The prevailing view is that, all else being equal, older populations should create less inflationary pressures than younger populations. After all, retired people are less economically active than working people, which should lead to lower economic growth and, therefore, lower inflation. Also, retired people tend to be more exposed to the negative effects of rapidly rising prices. This should, in theory, lead to more political pressure on governments with older populations to control inflation.
The BIS paper examined the inflation and demographic experience of 22 countries since 1955. Its conclusion is that populations with a higher dependency ratio (more young and old non-workers compared to working people) have tended to experience higher inflation. One explanation for this is that the elderly and children consume more than they produce. This leads to excess demand in an economy, which pushes up inflation. They argue that this effect may outweigh the factors traditionally cited as pushing in the opposite direction.
The BIS study suggests that the global economy has benefited from lower inflationary pressures by around four per cent over the past 40 years due to an increase in the relative share of the working age population. This has broadly been as a result of the baby boomer generation having fewer children. However over the next forty years the authors predict demographic tailwinds will change to headwinds as populations around the world age and dependency ratios rise. The BIS estimates that, in the UK, the ageing population will lead to inflation that is 2.5% higher in 2050 than it would have otherwise been if left unchecked.

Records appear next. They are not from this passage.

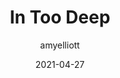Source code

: ﻿---
layout: game
title:  "In Too Deep"
type: "Game Development Blog"
color: "background-color: seagreen"
summary: "In Too Deep is a mining tycoon designed around the theme 'Deeper and deeper' <small>(Ludum Dare 48)</small>"
author: amyelliott
date: '2021-04-27'
category: ['game-development', 'game-jam', 'unity']
thumbnail: https://am3pap005files.storage.live.com/y4mWI_yaqAN9u-OSRMhJomkB1fbv6nsGayABe4LAtyY5dJivL0qou5E6-Oni2wsz6ri3o_ofaxeiA7TAWmvins-Yedt2yNQqY5CfZT3tRdDa_XasnIpFjh_fW_5UnHbM0lgEqOdvOlE_2HuJILI6FOaW5jPvXww23UwC8UjOHOlQ79Jf4aQw2K4g78pCqTAqbSp?width=1920&height=1634&cropmode=none
keywords: mining, gamejam, tycoon, survival
permalink: /blog/in-too-deep/
usemathjax: true
genre: ['Mining', 'Tycoon', 'Survival', 'Action']
browser_playable: true
hidden: true
heading: "Try to get as deep as you can in this cave system!"
icon: https://am3pap005files.storage.live.com/y4miXRu561_F2Nq6b-i33z7j5NIa6vTwyV8YCBgw7ViO52CAeqrIqoT9vNjuoF9ao1ks--ZtkUQLI8nVurncXIOhypvstknKQ2O1fjr66fK1zI3f65_mnQhgzepFAl18fJdysyzWgnwwtmwln3oMnv4rgg3_mtuTz9jMRH--LDqos7HYeF8bGWTTPWKHSJHrTWk?width=1228&height=1341&cropmode=none
showreel: /assets/vid/intoodeep-showreel.mp4
itch: https://horsehead.itch.io/in-too-deep
isgameembed: true
gameembed: https://itch.io/embed-upload/3733407
status: "Done"
projecttype: "Game Jam"
duration: "72 Hours"
tools: ['Unity']
roles: ['Programming', 'Environment', 'Art']
credits: ['Amy Elliott', 'Joe Shanahan', 'Scott Richards', 'Tash Briggs']
screenshots: ['https://am3pap005files.storage.live.com/y4mJaIfEMm2UsKPQ42eQIULB82Yz45nSQMDYUiZejsQiUV5a6waLJmLDjdfTBWARSxfeaHb0LvU3M83B2xt3K3TqaxBbAZVq_Dp0F3FRlXV4gNy_-74AnasE9ugJz2doqmXsEkcI_RAjoYZ8xk0wX08GEPcLnoNziwXTVGni4lQohKAfpcKlIeP3Ke0awHjF5g2?width=942&height=526&cropmode=none', 'https://am3pap005files.storage.live.com/y4mCQjgcjxOKVoAbWZSXFOONh7i72wtGewTJ6TcHev5uM3opeoLj7L8eAmLJc0Ve7K1Z1qM2B4kDZTuIRWBI0-xBnPZeNDH35Ezg9oDlE6UP3OYvnst99vgwoFB_ul2fnMg6SsDacqJWAWCzKA8XOGknQTdzI2c9O-gCcsGL-q9Fxu12mG6FOh_ZwRAt9c-_A0P?width=944&height=529&cropmode=none', 'https://am3pap005files.storage.live.com/y4m5fy3C9syjLWkbAwSpDZKmP8AioPhuYgvhRrZGbOmDhltj4lnwue92f_NSXRl8B0GHYKSVkGK_qB_Sk-1aiKJb6SybHsHywMQS1k6WbBFgeEEjQkKmJr8gmMYqYmHY-aeVQBDaKB0eFPS7fW2n-0L08QhKoB-pjp2SY-ceg4APWsxj5OR3MGE4AEJyphrjg2C?width=943&height=520&cropmode=none', 'https://am3pap005files.storage.live.com/y4mE-oDLbi377wjidgim-q2NnoERAPksZqX_j8RcBt2Ag_pxGlXeKy4-KOGJnB9hEiowAPO1iGvA2NnZhBVu_y0m-xwz2KcHMoXhBySnlhQV88rFhMwu2RjEcdQ1j_swNuarlTyKOEtr_QLMy9ZFi0Xf7mEYhbLVGI-ZXe_8qkWHHvhtH-hGEcuYctQZ7792gLA?width=945&height=527&cropmode=none', 'https://am3pap005files.storage.live.com/y4mmHjl18_D2SCKd6SEGjJ5lFVMiEBUNIlyr3V1_f5UaeDTvPNaDNHyKrRxSmM_1i_MedYK0yFbUXMckinYUd8TJsbh33TGqZrC7-oPBhC40YszZovz3AZapfcwI3jS54yRfrCoFZodHYLOl9FkWkXlziNB7-1oJ4FzwRx_I3GdJ6HMc6tlOvxLzAyymsIWcHJh?width=944&height=529&cropmode=none', 'https://am3pap005files.storage.live.com/y4mfdkkT5f3eu35w3FQdx8u3j-poGtOFyhyH1ob0s20xYOK-_VnrSfGTGDfKrg7ghlk15FK7E7gwrpr7t0zEtpma4LPGNRXWqsvSDsevOlnyNmTsp0uoaIntiAdsVSr9PEhI-k1KO1wj4zfu3ydr2_Jrmpb_cuomJ93c7yknrTmy1hkXjcxRBJJdkFe7SJMv-Mw?width=941&height=526&cropmode=none', 'https://am3pap005files.storage.live.com/y4mOSQ5IBjvPEYXscg_4KhoXx-gtAe52_VNQUm2YSKrCQPn7zSXMQRck_Eu4Mhm61STwrcN4bszAtLVizJHbA_mxH9kaINgrQIj8BvnGIeS5CczLevpLp7KLuRY2vY-NEr83kw4m-osbuJGktyzsx1p3C_gwPmnwe5wL6Zs85HgT0cD60lhL1uqj5Xv_Q3jyU2M?width=942&height=528&cropmode=none']
---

Should they prove correct, the conclusions of the BIS report could have profound implications for UK pension schemes. Ultimately, whether they do will depend on the impact of demographics on inflation, interest rates and economic growth. If central banks leave inflationary pressures unchecked, then pension schemes’ inflation-linked liabilities will rise. Using the BIS estimate for the UK, an inflation-linked pension payment due in 20 years’ time would be worth 13% more and a payment in 40 years’ time would be worth around 60% more**. Defined contribution members will also face greater cost of living pressures, as well as having to fund a longer retirement due to the longer lives they are expected to enjoy.
However, if central banks adopt stronger measures to control inflation, for example by raising interest rates faster than expected, the result could be beneficial for defined benefit pension schemes if discount rates also rise. While higher inflation would require higher levels of pension to be paid, the discounted value of pension liabilities could be smaller if interest rates turn out to be higher than expected. This assumes, of course, that the benefit is not offset by weaker economic growth and poorer returns on equities and other growth assets.
So if the BIS research is to be believed, increasing longevity may be a double whammy for pension scheme trustees and sponsors. As well as extending the period over which they must be paid, longer lives may require pension payments to be increased to match higher inflation. This could raise the pressure on trustees to explore inflation protection strategies, such as liability-driven investment.
* Bank for International Settlements Working Paper no. 485, “Can demography affect inflation and monetary policy?”, Mikael Juselius and Elöd Takáts, February 2015.
** Assumes linear increases in inflation over 40 yrs, ending 2.5% a year higher than current break-even yields suggest.